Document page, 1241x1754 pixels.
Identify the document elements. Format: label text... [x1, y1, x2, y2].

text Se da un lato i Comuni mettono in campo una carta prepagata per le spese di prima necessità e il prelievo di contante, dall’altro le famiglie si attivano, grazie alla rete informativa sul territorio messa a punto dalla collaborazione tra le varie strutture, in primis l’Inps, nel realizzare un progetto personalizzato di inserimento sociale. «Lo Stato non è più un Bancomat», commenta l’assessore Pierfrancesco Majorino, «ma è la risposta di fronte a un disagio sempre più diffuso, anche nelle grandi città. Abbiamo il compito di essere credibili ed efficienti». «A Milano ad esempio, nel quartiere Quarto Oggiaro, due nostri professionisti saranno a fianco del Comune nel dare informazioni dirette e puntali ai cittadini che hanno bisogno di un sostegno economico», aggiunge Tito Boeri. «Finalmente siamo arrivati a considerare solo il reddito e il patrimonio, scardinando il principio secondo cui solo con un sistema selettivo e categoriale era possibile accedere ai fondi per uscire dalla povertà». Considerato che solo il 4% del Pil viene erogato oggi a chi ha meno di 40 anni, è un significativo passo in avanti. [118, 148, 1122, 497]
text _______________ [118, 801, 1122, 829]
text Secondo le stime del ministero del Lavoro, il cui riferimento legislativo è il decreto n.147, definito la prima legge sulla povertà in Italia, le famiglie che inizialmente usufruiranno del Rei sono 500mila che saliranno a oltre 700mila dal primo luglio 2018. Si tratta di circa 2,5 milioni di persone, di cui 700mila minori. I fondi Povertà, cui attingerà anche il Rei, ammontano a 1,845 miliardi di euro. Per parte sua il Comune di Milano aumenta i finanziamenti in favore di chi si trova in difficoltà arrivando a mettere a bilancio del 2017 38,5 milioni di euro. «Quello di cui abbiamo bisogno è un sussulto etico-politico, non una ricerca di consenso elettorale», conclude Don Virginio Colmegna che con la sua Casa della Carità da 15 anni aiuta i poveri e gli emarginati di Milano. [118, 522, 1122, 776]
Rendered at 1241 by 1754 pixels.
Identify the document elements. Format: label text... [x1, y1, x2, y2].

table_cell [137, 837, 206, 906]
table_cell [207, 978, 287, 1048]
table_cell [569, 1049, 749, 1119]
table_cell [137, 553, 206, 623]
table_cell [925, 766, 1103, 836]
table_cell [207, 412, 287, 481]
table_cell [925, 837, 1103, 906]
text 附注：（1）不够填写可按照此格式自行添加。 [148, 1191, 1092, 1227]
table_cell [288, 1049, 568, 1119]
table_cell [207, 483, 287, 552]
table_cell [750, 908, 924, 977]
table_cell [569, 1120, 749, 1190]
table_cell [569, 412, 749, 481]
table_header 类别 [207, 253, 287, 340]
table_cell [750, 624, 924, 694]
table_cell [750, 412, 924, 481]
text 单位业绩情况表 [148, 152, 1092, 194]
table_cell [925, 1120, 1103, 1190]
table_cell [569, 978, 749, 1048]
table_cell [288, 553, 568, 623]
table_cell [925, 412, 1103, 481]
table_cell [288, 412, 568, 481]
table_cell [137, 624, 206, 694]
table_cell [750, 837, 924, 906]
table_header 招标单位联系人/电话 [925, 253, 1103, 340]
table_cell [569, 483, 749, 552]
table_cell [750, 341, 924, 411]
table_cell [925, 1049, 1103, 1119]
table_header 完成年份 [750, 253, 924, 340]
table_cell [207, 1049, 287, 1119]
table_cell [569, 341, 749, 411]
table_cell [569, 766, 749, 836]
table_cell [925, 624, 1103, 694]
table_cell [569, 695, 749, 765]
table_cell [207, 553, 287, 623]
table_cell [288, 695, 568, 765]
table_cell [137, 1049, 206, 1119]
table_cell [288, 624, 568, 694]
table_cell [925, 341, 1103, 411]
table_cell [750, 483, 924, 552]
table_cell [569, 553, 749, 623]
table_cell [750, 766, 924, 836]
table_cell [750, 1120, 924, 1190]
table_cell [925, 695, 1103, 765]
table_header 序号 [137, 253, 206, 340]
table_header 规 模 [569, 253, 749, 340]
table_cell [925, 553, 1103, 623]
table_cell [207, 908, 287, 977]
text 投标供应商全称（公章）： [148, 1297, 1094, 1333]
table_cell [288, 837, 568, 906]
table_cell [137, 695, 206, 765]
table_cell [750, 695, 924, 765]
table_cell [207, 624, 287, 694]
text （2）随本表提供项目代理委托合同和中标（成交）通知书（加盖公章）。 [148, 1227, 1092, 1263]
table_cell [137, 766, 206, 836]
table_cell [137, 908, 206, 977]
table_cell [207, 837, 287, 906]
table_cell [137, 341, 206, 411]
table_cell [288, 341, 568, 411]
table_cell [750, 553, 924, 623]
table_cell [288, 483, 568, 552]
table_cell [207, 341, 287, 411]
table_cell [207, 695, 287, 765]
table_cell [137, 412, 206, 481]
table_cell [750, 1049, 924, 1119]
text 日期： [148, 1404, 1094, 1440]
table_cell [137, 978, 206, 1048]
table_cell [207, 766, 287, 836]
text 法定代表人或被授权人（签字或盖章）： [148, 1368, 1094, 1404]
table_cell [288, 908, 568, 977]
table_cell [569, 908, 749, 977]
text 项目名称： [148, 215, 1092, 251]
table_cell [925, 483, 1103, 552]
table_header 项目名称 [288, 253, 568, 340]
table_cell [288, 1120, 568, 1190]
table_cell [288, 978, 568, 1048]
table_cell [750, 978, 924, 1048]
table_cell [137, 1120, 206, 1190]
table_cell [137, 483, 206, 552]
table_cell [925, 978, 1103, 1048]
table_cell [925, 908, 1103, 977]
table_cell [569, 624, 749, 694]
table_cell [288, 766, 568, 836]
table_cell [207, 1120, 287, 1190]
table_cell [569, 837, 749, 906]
______
Reproduce the material above in full, word for word.

- Exercise result -
Document page, 1241x1754 pixels.
Identify the document elements. Format: label text... [x1, y1, x2, y2].

text Se da un lato i Comuni mettono in campo una carta prepagata per le spese di prima necessità e il prelievo di contante, dall’altro le famiglie si attivano, grazie alla rete informativa sul territorio messa a punto dalla collaborazione tra le varie strutture, in primis l’Inps, nel realizzare un progetto personalizzato di inserimento sociale. «Lo Stato non è più un Bancomat», commenta l’assessore Pierfrancesco Majorino, «ma è la risposta di fronte a un disagio sempre più diffuso, anche nelle grandi città. Abbiamo il compito di essere credibili ed efficienti». «A Milano ad esempio, nel quartiere Quarto Oggiaro, due nostri professionisti saranno a fianco del Comune nel dare informazioni dirette e puntali ai cittadini che hanno bisogno di un sostegno economico», aggiunge Tito Boeri. «Finalmente siamo arrivati a considerare solo il reddito e il patrimonio, scardinando il principio secondo cui solo con un sistema selettivo e categoriale era possibile accedere ai fondi per uscire dalla povertà». Considerato che solo il 4% del Pil viene erogato oggi a chi ha meno di 40 anni, è un significativo passo in avanti. [118, 148, 1122, 497]
text _______________ [118, 801, 1122, 829]
text Secondo le stime del ministero del Lavoro, il cui riferimento legislativo è il decreto n.147, definito la prima legge sulla povertà in Italia, le famiglie che inizialmente usufruiranno del Rei sono 500mila che saliranno a oltre 700mila dal primo luglio 2018. Si tratta di circa 2,5 milioni di persone, di cui 700mila minori. I fondi Povertà, cui attingerà anche il Rei, ammontano a 1,845 miliardi di euro. Per parte sua il Comune di Milano aumenta i finanziamenti in favore di chi si trova in difficoltà arrivando a mettere a bilancio del 2017 38,5 milioni di euro. «Quello di cui abbiamo bisogno è un sussulto etico-politico, non una ricerca di consenso elettorale», conclude Don Virginio Colmegna che con la sua Casa della Carità da 15 anni aiuta i poveri e gli emarginati di Milano. [118, 522, 1122, 776]
Rendered at 1241 by 1754 pixels.
Identify the document elements. Format: label text... [x1, y1, x2, y2].

table_cell [137, 837, 206, 906]
table_cell [207, 978, 287, 1048]
table_cell [569, 1049, 749, 1119]
table_cell [137, 553, 206, 623]
table_cell [925, 766, 1103, 836]
table_cell [207, 412, 287, 481]
table_cell [925, 837, 1103, 906]
text 附注：（1）不够填写可按照此格式自行添加。 [148, 1191, 1092, 1227]
table_cell [288, 1049, 568, 1119]
table_cell [207, 483, 287, 552]
table_cell [750, 908, 924, 977]
table_cell [569, 1120, 749, 1190]
table_cell [569, 412, 749, 481]
table_header 类别 [207, 253, 287, 340]
table_cell [750, 624, 924, 694]
table_cell [750, 412, 924, 481]
text 单位业绩情况表 [148, 152, 1092, 194]
table_cell [925, 1120, 1103, 1190]
table_cell [569, 978, 749, 1048]
table_cell [288, 553, 568, 623]
table_cell [925, 412, 1103, 481]
table_cell [288, 412, 568, 481]
table_cell [137, 624, 206, 694]
table_cell [750, 837, 924, 906]
table_header 招标单位联系人/电话 [925, 253, 1103, 340]
table_cell [569, 483, 749, 552]
table_cell [750, 341, 924, 411]
table_cell [925, 1049, 1103, 1119]
table_header 完成年份 [750, 253, 924, 340]
table_cell [207, 1049, 287, 1119]
table_cell [569, 341, 749, 411]
table_cell [569, 766, 749, 836]
table_cell [925, 624, 1103, 694]
table_cell [569, 695, 749, 765]
table_cell [207, 553, 287, 623]
table_cell [288, 695, 568, 765]
table_cell [137, 1049, 206, 1119]
table_cell [288, 624, 568, 694]
table_cell [925, 341, 1103, 411]
table_cell [750, 483, 924, 552]
table_cell [569, 553, 749, 623]
table_cell [750, 766, 924, 836]
table_cell [750, 1120, 924, 1190]
table_cell [925, 695, 1103, 765]
table_header 序号 [137, 253, 206, 340]
table_header 规 模 [569, 253, 749, 340]
table_cell [925, 553, 1103, 623]
table_cell [207, 908, 287, 977]
text 投标供应商全称（公章）： [148, 1297, 1094, 1333]
table_cell [288, 837, 568, 906]
table_cell [137, 695, 206, 765]
table_cell [750, 695, 924, 765]
table_cell [207, 624, 287, 694]
text （2）随本表提供项目代理委托合同和中标（成交）通知书（加盖公章）。 [148, 1227, 1092, 1263]
table_cell [137, 766, 206, 836]
table_cell [137, 908, 206, 977]
table_cell [207, 837, 287, 906]
table_cell [137, 341, 206, 411]
table_cell [288, 341, 568, 411]
table_cell [750, 553, 924, 623]
table_cell [288, 483, 568, 552]
table_cell [207, 341, 287, 411]
table_cell [207, 695, 287, 765]
table_cell [137, 412, 206, 481]
table_cell [750, 1049, 924, 1119]
text 日期： [148, 1404, 1094, 1440]
table_cell [137, 978, 206, 1048]
table_cell [207, 766, 287, 836]
text 法定代表人或被授权人（签字或盖章）： [148, 1368, 1094, 1404]
table_cell [288, 908, 568, 977]
table_cell [569, 908, 749, 977]
text 项目名称： [148, 215, 1092, 251]
table_cell [925, 483, 1103, 552]
table_header 项目名称 [288, 253, 568, 340]
table_cell [288, 1120, 568, 1190]
table_cell [288, 978, 568, 1048]
table_cell [750, 978, 924, 1048]
table_cell [137, 1120, 206, 1190]
table_cell [137, 483, 206, 552]
table_cell [925, 978, 1103, 1048]
table_cell [925, 908, 1103, 977]
table_cell [569, 624, 749, 694]
table_cell [288, 766, 568, 836]
table_cell [207, 1120, 287, 1190]
table_cell [569, 837, 749, 906]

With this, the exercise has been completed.